BEGIN Data section

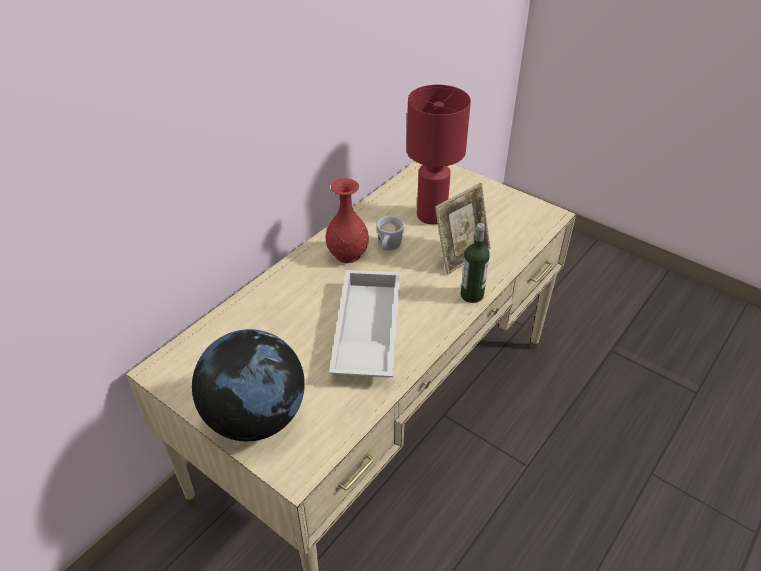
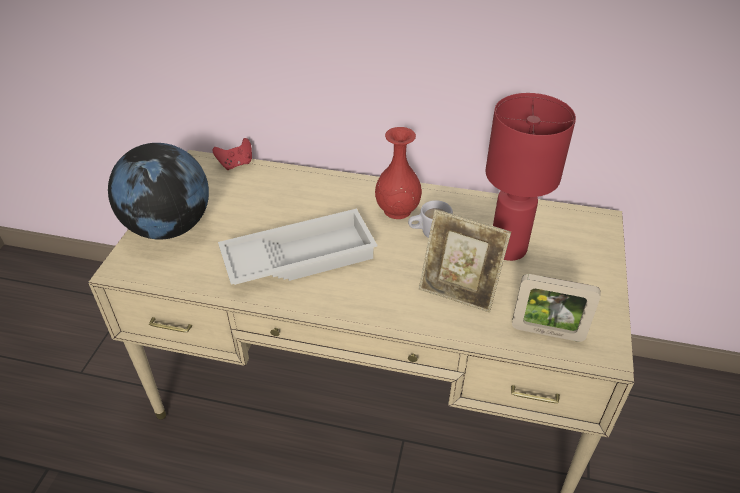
camera: 65 degrees right, 0 degrees up
bottle [461,223,490,303] -> none
none -> red game controller [213,138,252,170]
none -> picture frame [512,274,600,342]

END Data section

--- Exercise requirements ---
Send back the listing exactly as it stands. Do not include the pictures.

--- Response box ---
camera: 65 degrees right, 0 degrees up
bottle [461,223,490,303] -> none
none -> red game controller [213,138,252,170]
none -> picture frame [512,274,600,342]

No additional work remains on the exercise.